You can trust me not to think
And not to sleep around
If you don’t expect too much from me
You might not be let down
- Editor’s note: Those of us that had three kids while still in their 20s are turning their heads like a puzzled hound dog. [↩]
- Editor’s note: See! [↩]
- In particular, Frances Ha, Mistress America, and Kicking and Screaming. [↩]
63 Comments
Living in Houston, I can safely say that the Deshaun Watson hype train left the station with training camp and is not slowing down any time soon. I didn’t get to see the game yesterday, but I really wouldn’t be surprised if he starts week one.
Sure, sure. But is this a recent revelation? Because for 20 years, all I ever heard was that “stupid Mesa blew the save,” but based on nothing more than the fact that Johnson crushed a pitch. And it’s not like he meat-balled the pitch right over the plate. It was a good pitch; but a better swing. So maybe stupid Mesa blew the save, but there seems to be a little bit of ex post fact justification involved, too. Oh well. What’s done is done.
That’s great.
The 13-year-old is exhibiting some diminishing skills.
That’s the 3rd time in as many days that I’ve heard someone say that nobody says at the end, “gee, I wish I had worked more.” I should probably start listening.

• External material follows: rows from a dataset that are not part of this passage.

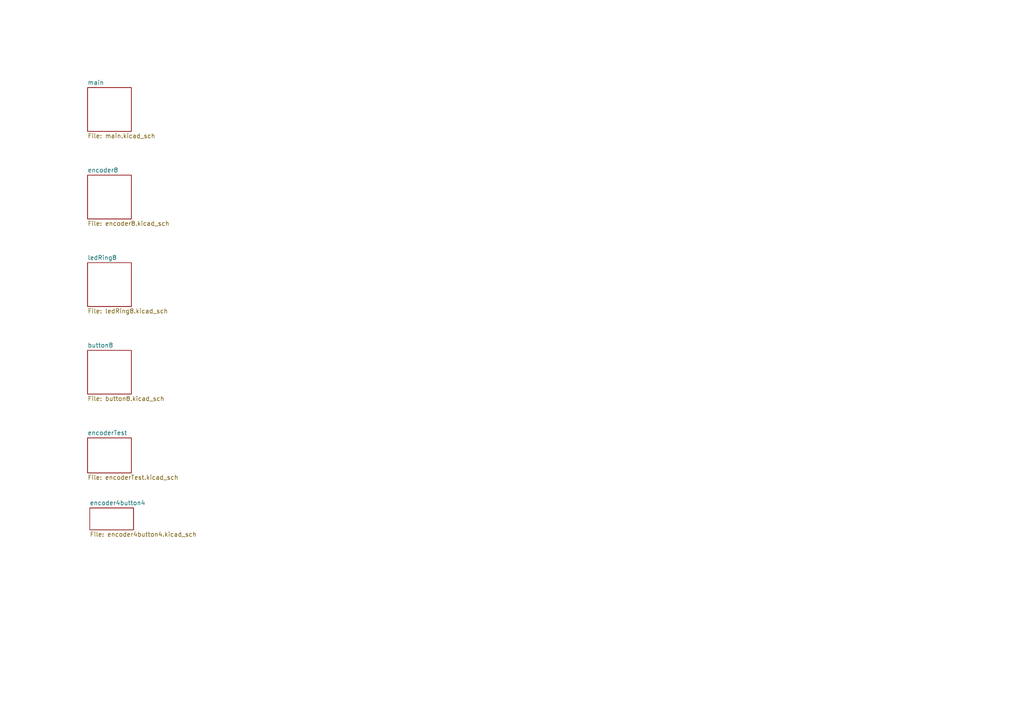
<source format=kicad_sch>
(kicad_sch
	(version 20250114)
	(generator "eeschema")
	(generator_version "9.0")
	(uuid "e70b5343-6e83-46b0-b96e-745e0612c526")
	(paper "A4")
	(lib_symbols)
	(sheet
		(at 25.4 127)
		(size 12.7 10.16)
		(exclude_from_sim no)
		(in_bom yes)
		(on_board yes)
		(dnp no)
		(fields_autoplaced yes)
		(stroke
			(width 0.1524)
			(type solid)
		)
		(fill
			(color 0 0 0 0.0000)
		)
		(uuid "03fcd31d-8387-4f8f-a9d1-c519ea145696")
		(property "Sheetname" "encoderTest"
			(at 25.4 126.2884 0)
			(effects
				(font
					(size 1.27 1.27)
				)
				(justify left bottom)
			)
		)
		(property "Sheetfile" "encoderTest.kicad_sch"
			(at 25.4 137.7446 0)
			(effects
				(font
					(size 1.27 1.27)
				)
				(justify left top)
			)
		)
		(instances
			(project "NiController_encoder4button4"
				(path "/e70b5343-6e83-46b0-b96e-745e0612c526"
					(page "31")
				)
			)
		)
	)
	(sheet
		(at 25.4 101.6)
		(size 12.7 12.7)
		(exclude_from_sim no)
		(in_bom yes)
		(on_board yes)
		(dnp no)
		(fields_autoplaced yes)
		(stroke
			(width 0.1524)
			(type solid)
		)
		(fill
			(color 0 0 0 0.0000)
		)
		(uuid "1d218571-4f07-4140-849d-c306e23382ca")
		(property "Sheetname" "button8"
			(at 25.4 100.8884 0)
			(effects
				(font
					(size 1.27 1.27)
				)
				(justify left bottom)
			)
		)
		(property "Sheetfile" "button8.kicad_sch"
			(at 25.4 114.8846 0)
			(effects
				(font
					(size 1.27 1.27)
				)
				(justify left top)
			)
		)
		(instances
			(project "NiController_encoder4button4"
				(path "/e70b5343-6e83-46b0-b96e-745e0612c526"
					(page "30")
				)
			)
		)
	)
	(sheet
		(at 26.035 147.32)
		(size 12.7 6.35)
		(exclude_from_sim no)
		(in_bom yes)
		(on_board yes)
		(dnp no)
		(fields_autoplaced yes)
		(stroke
			(width 0.1524)
			(type solid)
		)
		(fill
			(color 0 0 0 0.0000)
		)
		(uuid "2a4c6518-6eed-4a25-9459-9f6a8208ccfc")
		(property "Sheetname" "encoder4button4"
			(at 26.035 146.6084 0)
			(effects
				(font
					(size 1.27 1.27)
				)
				(justify left bottom)
			)
		)
		(property "Sheetfile" "encoder4button4.kicad_sch"
			(at 26.035 154.2546 0)
			(effects
				(font
					(size 1.27 1.27)
				)
				(justify left top)
			)
		)
		(instances
			(project "NiController_encoder4button4"
				(path "/e70b5343-6e83-46b0-b96e-745e0612c526"
					(page "34")
				)
			)
		)
	)
	(sheet
		(at 25.4 50.8)
		(size 12.7 12.7)
		(exclude_from_sim no)
		(in_bom yes)
		(on_board yes)
		(dnp no)
		(fields_autoplaced yes)
		(stroke
			(width 0.1524)
			(type solid)
		)
		(fill
			(color 0 0 0 0.0000)
		)
		(uuid "367b9b66-c086-4c45-bb6f-37a1126e2df2")
		(property "Sheetname" "encoder8"
			(at 25.4 50.0884 0)
			(effects
				(font
					(size 1.27 1.27)
				)
				(justify left bottom)
			)
		)
		(property "Sheetfile" "encoder8.kicad_sch"
			(at 25.4 64.0846 0)
			(effects
				(font
					(size 1.27 1.27)
				)
				(justify left top)
			)
		)
		(instances
			(project "NiController_encoder4button4"
				(path "/e70b5343-6e83-46b0-b96e-745e0612c526"
					(page "10")
				)
			)
		)
	)
	(sheet
		(at 25.4 25.4)
		(size 12.7 12.7)
		(exclude_from_sim no)
		(in_bom yes)
		(on_board yes)
		(dnp no)
		(fields_autoplaced yes)
		(stroke
			(width 0.1524)
			(type solid)
		)
		(fill
			(color 0 0 0 0.0000)
		)
		(uuid "9a27d9c3-2260-4575-8c04-ae473aff735e")
		(property "Sheetname" "main"
			(at 25.4 24.6884 0)
			(effects
				(font
					(size 1.27 1.27)
				)
				(justify left bottom)
			)
		)
		(property "Sheetfile" "main.kicad_sch"
			(at 25.4 38.6846 0)
			(effects
				(font
					(size 1.27 1.27)
				)
				(justify left top)
			)
		)
		(instances
			(project "NiController_encoder4button4"
				(path "/e70b5343-6e83-46b0-b96e-745e0612c526"
					(page "2")
				)
			)
		)
	)
	(sheet
		(at 25.4 76.2)
		(size 12.7 12.7)
		(exclude_from_sim no)
		(in_bom yes)
		(on_board yes)
		(dnp no)
		(fields_autoplaced yes)
		(stroke
			(width 0.1524)
			(type solid)
		)
		(fill
			(color 0 0 0 0.0000)
		)
		(uuid "e11437af-7617-4088-a90f-dd3b5cc4c08d")
		(property "Sheetname" "ledRing8"
			(at 25.4 75.4884 0)
			(effects
				(font
					(size 1.27 1.27)
				)
				(justify left bottom)
			)
		)
		(property "Sheetfile" "ledRing8.kicad_sch"
			(at 25.4 89.4846 0)
			(effects
				(font
					(size 1.27 1.27)
				)
				(justify left top)
			)
		)
		(instances
			(project "NiController_encoder4button4"
				(path "/e70b5343-6e83-46b0-b96e-745e0612c526"
					(page "20")
				)
			)
		)
	)
	(sheet_instances
		(path "/"
			(page "1")
		)
	)
	(embedded_fonts no)
)

</source>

If a manager hasn’t called a pitch all year and you’re in game seven of the World Series, I really can’t blame a pitcher for shaking him off. Now you’re telling me what to do???
Jose Mesa was not helped out by his feud with Omar Vizquel.
Right. Especially being a closer, who by nature has to have an ego to match the situation.
Moreover, if the manager calls his first pitch of the year during the last inning of Game 7, I’d probably think that if anyone is panicking and shaky, it’s him.
I wasn’t a fan back in ’95. As someone without the prejudices acquired by experience, I’m surprised Orel Hershiser doesn’t catch more blame for a downright atrocious Series.
Partially because how great he was for the 95 run (ALCS MVP). Partially because the WS appeared to be locked up, so we fans tend to ignore everything that led up to that moment.
Not doing much that the 5-year-old across the street couldn’t. And maybe that one will learn the system.
Yep. I actually worked off and on in the warehouse after that and the lifers … some solid people, some not, but regardless I was watching people live life as a pack mule. Elsewhere worked with fine people on an assembly line, in restaurants and bars but the warehouse was the no option zone.
Good perspective. I would just counter by stating the situation is like riding with your teenager who is a new driver. The show competence, but that one circumstance where they are in a potentially calamitous position, you give them instructions on how to avoid it. Hargrove could live and die with Mesa all year, but this was the time for him to finally call a pitch as he had a more objective view from the bench. Of course, if Johnson hits the inside fastball for a homer, the shoe is on the other foot.